- [Set task 1]: In the records, rewrite the lines from the first one through the line containing "AFA ABc |$ dcd efg | fdd d2 :| %18", with "treble" changed to "bass" and everything else left the same. Omit the pictures.

- [Text shown]:
— start —

Pursuant to the requirements of the Securities Exchange Act of 1934 and the Investment Company Act of 1940, this report has been signed below by the following persons on behalf of the registrant and in the capacities and on the dates indicated.

 

  By (Signature and Title)* /s/ Sohail Prasad  
    Sohail Prasad, President/Principal Executive Officer  
       
  Date: September 6, 2024  
       
  By (Signature and Title)* /s/ Peter Sattelmair  
    Peter Sattelmair, Treasurer/Principal Financial Officer  
       
  Date: September 6, 2024  

 

EX.99.CERT

 

CERTIFICATIONS

 

I, Sohail Prasad, certify that:

 

1.I have reviewed this report on Form N-CSR of Destiny Tech100 Inc.;

 

2.Based on my knowledge, this report does not contain any untrue statement of a material fact or omit to state a material fact necessary to make the statements made, in light of the circumstances under which such statements were made, not misleading with respect to the period covered by this report;

 

3.Based on my knowledge, the financial statements, and other financial information included in this report, fairly present in all material respects the financial condition, results of operations, changes in net assets, and cash flows (if the financial statements are required to include a statement of cash flows) of the registrant as of, and for, the periods presented in this report;

 

4.The registrant’s other certifying officer(s) and I are responsible for establishing and maintaining disclosure controls and procedures (as defined in Rule 30a-3(c) under the Investment Company Act of 1940) and internal control over financial reporting (as defined in Rule 30a-3(d) under the Investment Company Act of 1940) for the registrant and have:

 

(a)Designed such disclosure controls and procedures, or caused such disclosure controls and procedures to be designed under our supervision, to ensure that material information relating to the registrant, including its consolidated subsidiaries, is made known to us by others within those entities, particularly during the period in which this report is being prepared;

 

(b)Designed such internal control over financial reporting, or caused such internal control over financial reporting to be designed under our supervision, to provide reasonable assurance regarding the reliability of financial reporting and the preparation of financial statements for external purposes in accordance with generally accepted accounting principles;

 

(c)Evaluated the effectiveness of the registrant's disclosure controls and procedures and presented in this report our conclusions about the effectiveness of the disclosure controls and procedures, as of a date within 90 days prior to the filing date of this report based on such evaluation; and

 

(d)Disclosed in this report any change in the registrant’s internal control over financial reporting that occurred during the period covered by this report that has materially affected, or is reasonably likely to materially affect, the registrant’s internal control over financial reporting; and

 

5.The registrant’s other certifying officer(s) and I have disclosed to the registrant’s auditors and the audit committee of the registrant’s board of directors (or persons performing the equivalent functions):

 

(a)All significant deficiencies and material weaknesses in the design or operation of internal control over financial reporting which are reasonably likely to adversely affect the registrant’s ability to record, process, summarize, and report financial information; and

 

(b)Any fraud, whether or not material, that involves management or other employees who have a significant role in the registrant’s internal control over financial reporting.

— end —

- [Input for this task]:
— start —

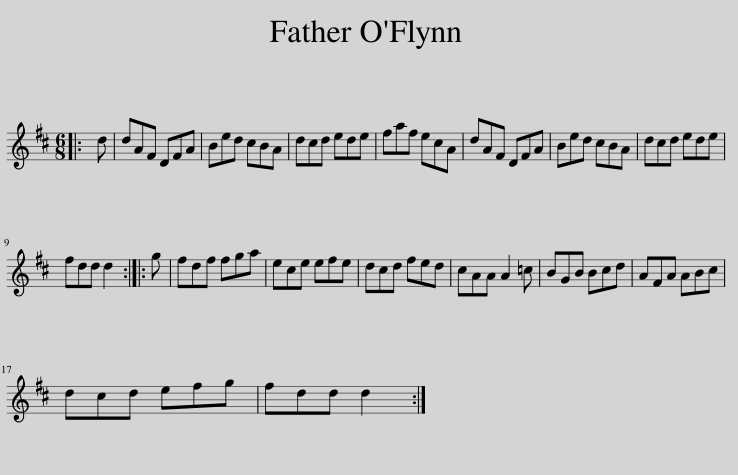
X:1
L:1/8
M:6/8
I:linebreak $
K:D
V:1 treble
V:1
|: d | dAF DFA | Bed cBA | dcd ede | faf ecA | %5
 dAF DFA | Bed cBA | dcd ede |$ fdd d2 :: g | %10
 fdf fga | ece efe | dcd fed | cAA A2 =c | BGB Bcd | %15
 AFA ABc |$ dcd efg | fdd d2 :| %18
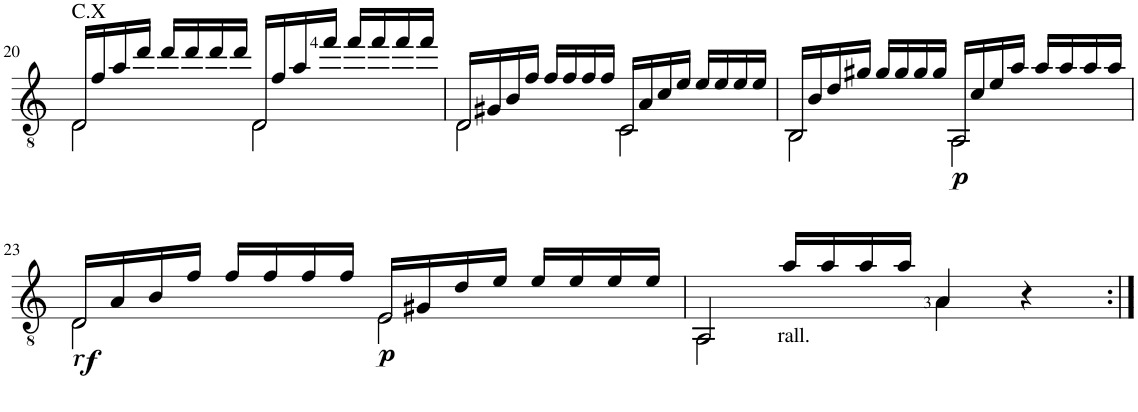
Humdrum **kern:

**kern	**dynam
*part1	*part1
*staff1	*staff1
*I"Guitar	*
*I'Guit.	*
!!LO:PB:g=z
*clefGv2	*
*k[]	*
*M4/4	*
*met(c)	*
=20	=20
!LO:TX:a:t=C.X	!
!LO:N:head=open	!
*^	*
16D/LL	2D\	.
16f/	.	.
16a/	.	.
16dd/JJ	.	.
16dd/LL	.	.
16dd/	.	.
16dd/	.	.
16dd/JJ	.	.
!LO:N:head=open	!	!
16D/LL	2D\	.
16f/	.	.
16a/	.	.
16ff/JJ	.	.
16ff/LL	.	.
16ff/	.	.
16ff/	.	.
16ff/JJ	.	.
=21	=21	=21
!LO:N:head=open	!	!
16D/LL	2D\	.
16G#X/	.	.
16B/	.	.
16f/JJ	.	.
16f/LL	.	.
16f/	.	.
16f/	.	.
16f/JJ	.	.
!LO:N:head=open	!	!
16C/LL	2C\	.
16A/	.	.
16c/	.	.
16e/JJ	.	.
16e/LL	.	.
16e/	.	.
16e/	.	.
16e/JJ	.	.
=22	=22	=22
!LO:N:head=open	!	!
16BB/LL	2BB\	.
16B/	.	.
16d/	.	.
16g#X/JJ	.	.
16g#/LL	.	.
16g#/	.	.
16g#/	.	.
16g#/JJ	.	.
!LO:N:head=open	!	!LO:DY:b
16AA/LL	2AA\	p
16c/	.	.
16e/	.	.
16a/JJ	.	.
16a/LL	.	.
16a/	.	.
16a/	.	.
16a/JJ	.	.
!!LO:LB:g=z	!!
=23	=23	=23
!LO:N:head=open	!	!LO:DY:b
!	!	!LO:DY:n=1:b
16D/LL	2D\	other-dynamics f
16A/	.	.
16B/	.	.
16f/JJ	.	.
16f/LL	.	.
16f/	.	.
16f/	.	.
16f/JJ	.	.
!LO:N:head=open	!	!LO:DY:n=2:b
16E/LL	2E\	p
16G#X/	.	.
16d/	.	.
16e/JJ	.	.
16e/LL	.	.
16e/	.	.
16e/	.	.
16e/JJ	.	.
=24	=24	=24
!LO:N:head=open	!	!
4AA/	2AA\	.
!LO:TX:b:t=rall.	!	!
16a/LL	.	.
16a/	.	.
16a/	.	.
16a/JJ	.	.
4A/	4A\	.
4r	4ryy	.
*v	*v	*
=:|!	=:|!
*-	*-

— end —

- [Set task 2]: Continue the Form N-CSR certification from where it stops.

- [Task response 1]:
X:1
L:1/8
M:6/8
I:linebreak $
K:D
V:1 bass
V:1
|: d | dAF DFA | Bed cBA | dcd ede | faf ecA | %5
 dAF DFA | Bed cBA | dcd ede |$ fdd d2 :: g | %10
 fdf fga | ece efe | dcd fed | cAA A2 =c | BGB Bcd | %15
 AFA ABc |$ dcd efg | fdd d2 :| %18

- [Task response 2]:
 

Date: September 6, 2024   /s/ Sohail Prasad  
      Sohail Prasad  
      Principal Executive Officer  

 7

 

CERTIFICATIONS

 

I, Peter Sattelmair, certify that:

 

1.I have reviewed this report on Form N-CSR of Destiny Tech100 Inc.;

 

2.Based on my knowledge, this report does not contain any untrue statement of a material fact or omit to state a material fact necessary to make the statements made, in light of the circumstances under which such statements were made, not misleading with respect to the period covered by this report;

 

3.Based on my knowledge, the financial statements, and other financial information included in this report, fairly present in all material respects the financial condition, results of operations, changes in net assets, and cash flows (if the financial statements are required to include a statement of cash flows) of the registrant as of, and for, the periods presented in this report;

 

4.The registrant’s other certifying officer(s) and I are responsible for establishing and maintaining disclosure controls and procedures (as defined in Rule 30a-3(c) under the Investment Company Act of 1940) and internal control over financial reporting (as defined in Rule 30a-3(d) under the Investment Company Act of 1940) for the registrant and have:

 

(a)Designed such disclosure controls and procedures, or caused such disclosure controls and procedures to be designed under our supervision, to ensure that material information relating to the registrant, including its consolidated subsidiaries, is made known to us by others within those entities, particularly during the period in which this report is being prepared;

 

(b)Designed such internal control over financial reporting, or caused such internal control over financial reporting to be designed under our supervision, to provide reasonable assurance regarding the reliability of financial reporting and the preparation of financial statements for external purposes in accordance with generally accepted accounting principles;

 

(c)Evaluated the effectiveness of the registrant’s disclosure controls and procedures and presented in this report our conclusions about the effectiveness of the disclosure controls and procedures, as of a date within 90 days prior to the filing date of this report based on such evaluation; and

 

(d)Disclosed in this report any change in the registrant’s internal control over financial reporting that occurred during the period covered by this report that has materially affected, or is reasonably likely to materially affect, the registrant’s internal control over financial reporting; and

 

5.The registrant’s other certifying officer(s) and I have disclosed to the registrant’s auditors and the audit committee of the registrant’s board of directors (or persons performing the equivalent functions):

 

(a)All significant deficiencies and material weaknesses in the design or operation of internal control over financial reporting which are reasonably likely to adversely affect the registrant’s ability to record, process, summarize, and report financial information; and

 

(b)Any fraud, whether or not material, that involves management or other employees who have a significant role in the registrant’s internal control over financial reporting.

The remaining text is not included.